**Task item:** Print every one of the following lines without changing a single character.

※ ※ ※

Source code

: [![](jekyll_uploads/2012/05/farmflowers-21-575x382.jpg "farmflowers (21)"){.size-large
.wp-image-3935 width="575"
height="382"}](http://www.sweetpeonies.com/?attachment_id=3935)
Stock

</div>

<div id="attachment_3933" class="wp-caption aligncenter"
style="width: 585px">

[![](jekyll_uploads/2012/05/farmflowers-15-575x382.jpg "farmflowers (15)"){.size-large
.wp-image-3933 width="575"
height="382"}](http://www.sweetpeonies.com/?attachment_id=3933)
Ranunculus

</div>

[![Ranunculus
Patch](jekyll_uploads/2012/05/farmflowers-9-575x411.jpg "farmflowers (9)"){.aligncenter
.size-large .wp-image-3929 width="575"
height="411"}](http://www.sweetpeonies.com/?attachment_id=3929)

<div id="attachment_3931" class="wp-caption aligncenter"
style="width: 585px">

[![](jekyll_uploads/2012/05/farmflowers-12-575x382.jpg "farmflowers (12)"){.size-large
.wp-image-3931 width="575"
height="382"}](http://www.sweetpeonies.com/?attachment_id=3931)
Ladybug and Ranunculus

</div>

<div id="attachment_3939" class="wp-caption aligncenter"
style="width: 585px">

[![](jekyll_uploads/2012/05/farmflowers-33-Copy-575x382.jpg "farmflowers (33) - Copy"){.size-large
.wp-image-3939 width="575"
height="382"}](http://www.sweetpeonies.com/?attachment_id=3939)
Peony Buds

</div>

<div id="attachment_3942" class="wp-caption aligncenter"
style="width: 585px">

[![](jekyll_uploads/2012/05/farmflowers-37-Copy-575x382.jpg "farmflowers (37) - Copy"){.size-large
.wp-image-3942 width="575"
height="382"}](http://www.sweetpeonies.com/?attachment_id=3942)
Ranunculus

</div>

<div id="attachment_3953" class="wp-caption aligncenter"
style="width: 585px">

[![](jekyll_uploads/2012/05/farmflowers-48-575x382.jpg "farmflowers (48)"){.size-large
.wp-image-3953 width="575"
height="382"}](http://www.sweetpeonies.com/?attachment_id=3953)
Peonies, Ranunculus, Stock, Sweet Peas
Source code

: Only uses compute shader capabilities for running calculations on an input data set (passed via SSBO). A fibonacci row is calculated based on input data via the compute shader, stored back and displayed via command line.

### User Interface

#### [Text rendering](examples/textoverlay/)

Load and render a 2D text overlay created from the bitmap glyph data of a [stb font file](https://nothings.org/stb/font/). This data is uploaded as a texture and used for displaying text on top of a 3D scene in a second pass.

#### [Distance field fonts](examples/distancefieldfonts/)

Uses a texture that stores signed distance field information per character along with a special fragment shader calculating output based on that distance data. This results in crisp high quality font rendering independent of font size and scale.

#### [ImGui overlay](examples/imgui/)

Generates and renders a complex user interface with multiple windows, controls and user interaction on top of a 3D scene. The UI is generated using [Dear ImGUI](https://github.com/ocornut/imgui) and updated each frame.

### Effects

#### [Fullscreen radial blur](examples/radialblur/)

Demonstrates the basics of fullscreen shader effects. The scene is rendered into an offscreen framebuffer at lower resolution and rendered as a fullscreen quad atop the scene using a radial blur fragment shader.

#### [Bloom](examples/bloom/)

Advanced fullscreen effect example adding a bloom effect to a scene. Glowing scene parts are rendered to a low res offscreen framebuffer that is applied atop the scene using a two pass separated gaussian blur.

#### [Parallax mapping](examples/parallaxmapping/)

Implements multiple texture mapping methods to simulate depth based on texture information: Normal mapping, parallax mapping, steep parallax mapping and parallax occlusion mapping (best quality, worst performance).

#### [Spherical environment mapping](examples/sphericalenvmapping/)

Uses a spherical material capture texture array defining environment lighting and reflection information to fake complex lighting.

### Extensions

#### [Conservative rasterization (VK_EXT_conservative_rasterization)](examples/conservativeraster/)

※ ※ ※

**Written solution:**
Source code

: [![](jekyll_uploads/2012/05/farmflowers-21-575x382.jpg "farmflowers (21)"){.size-large
.wp-image-3935 width="575"
height="382"}](http://www.sweetpeonies.com/?attachment_id=3935)
Stock

</div>

<div id="attachment_3933" class="wp-caption aligncenter"
style="width: 585px">

[![](jekyll_uploads/2012/05/farmflowers-15-575x382.jpg "farmflowers (15)"){.size-large
.wp-image-3933 width="575"
height="382"}](http://www.sweetpeonies.com/?attachment_id=3933)
Ranunculus

</div>

[![Ranunculus
Patch](jekyll_uploads/2012/05/farmflowers-9-575x411.jpg "farmflowers (9)"){.aligncenter
.size-large .wp-image-3929 width="575"
height="411"}](http://www.sweetpeonies.com/?attachment_id=3929)

<div id="attachment_3931" class="wp-caption aligncenter"
style="width: 585px">

[![](jekyll_uploads/2012/05/farmflowers-12-575x382.jpg "farmflowers (12)"){.size-large
.wp-image-3931 width="575"
height="382"}](http://www.sweetpeonies.com/?attachment_id=3931)
Ladybug and Ranunculus

</div>

<div id="attachment_3939" class="wp-caption aligncenter"
style="width: 585px">

[![](jekyll_uploads/2012/05/farmflowers-33-Copy-575x382.jpg "farmflowers (33) - Copy"){.size-large
.wp-image-3939 width="575"
height="382"}](http://www.sweetpeonies.com/?attachment_id=3939)
Peony Buds

</div>

<div id="attachment_3942" class="wp-caption aligncenter"
style="width: 585px">

[![](jekyll_uploads/2012/05/farmflowers-37-Copy-575x382.jpg "farmflowers (37) - Copy"){.size-large
.wp-image-3942 width="575"
height="382"}](http://www.sweetpeonies.com/?attachment_id=3942)
Ranunculus

</div>

<div id="attachment_3953" class="wp-caption aligncenter"
style="width: 585px">

[![](jekyll_uploads/2012/05/farmflowers-48-575x382.jpg "farmflowers (48)"){.size-large
.wp-image-3953 width="575"
height="382"}](http://www.sweetpeonies.com/?attachment_id=3953)
Peonies, Ranunculus, Stock, Sweet Peas
Source code

: Only uses compute shader capabilities for running calculations on an input data set (passed via SSBO). A fibonacci row is calculated based on input data via the compute shader, stored back and displayed via command line.

### User Interface

#### [Text rendering](examples/textoverlay/)

Load and render a 2D text overlay created from the bitmap glyph data of a [stb font file](https://nothings.org/stb/font/). This data is uploaded as a texture and used for displaying text on top of a 3D scene in a second pass.

#### [Distance field fonts](examples/distancefieldfonts/)

Uses a texture that stores signed distance field information per character along with a special fragment shader calculating output based on that distance data. This results in crisp high quality font rendering independent of font size and scale.

#### [ImGui overlay](examples/imgui/)

Generates and renders a complex user interface with multiple windows, controls and user interaction on top of a 3D scene. The UI is generated using [Dear ImGUI](https://github.com/ocornut/imgui) and updated each frame.

### Effects

#### [Fullscreen radial blur](examples/radialblur/)

Demonstrates the basics of fullscreen shader effects. The scene is rendered into an offscreen framebuffer at lower resolution and rendered as a fullscreen quad atop the scene using a radial blur fragment shader.

#### [Bloom](examples/bloom/)

Advanced fullscreen effect example adding a bloom effect to a scene. Glowing scene parts are rendered to a low res offscreen framebuffer that is applied atop the scene using a two pass separated gaussian blur.

#### [Parallax mapping](examples/parallaxmapping/)

Implements multiple texture mapping methods to simulate depth based on texture information: Normal mapping, parallax mapping, steep parallax mapping and parallax occlusion mapping (best quality, worst performance).

#### [Spherical environment mapping](examples/sphericalenvmapping/)

Uses a spherical material capture texture array defining environment lighting and reflection information to fake complex lighting.

### Extensions

#### [Conservative rasterization (VK_EXT_conservative_rasterization)](examples/conservativeraster/)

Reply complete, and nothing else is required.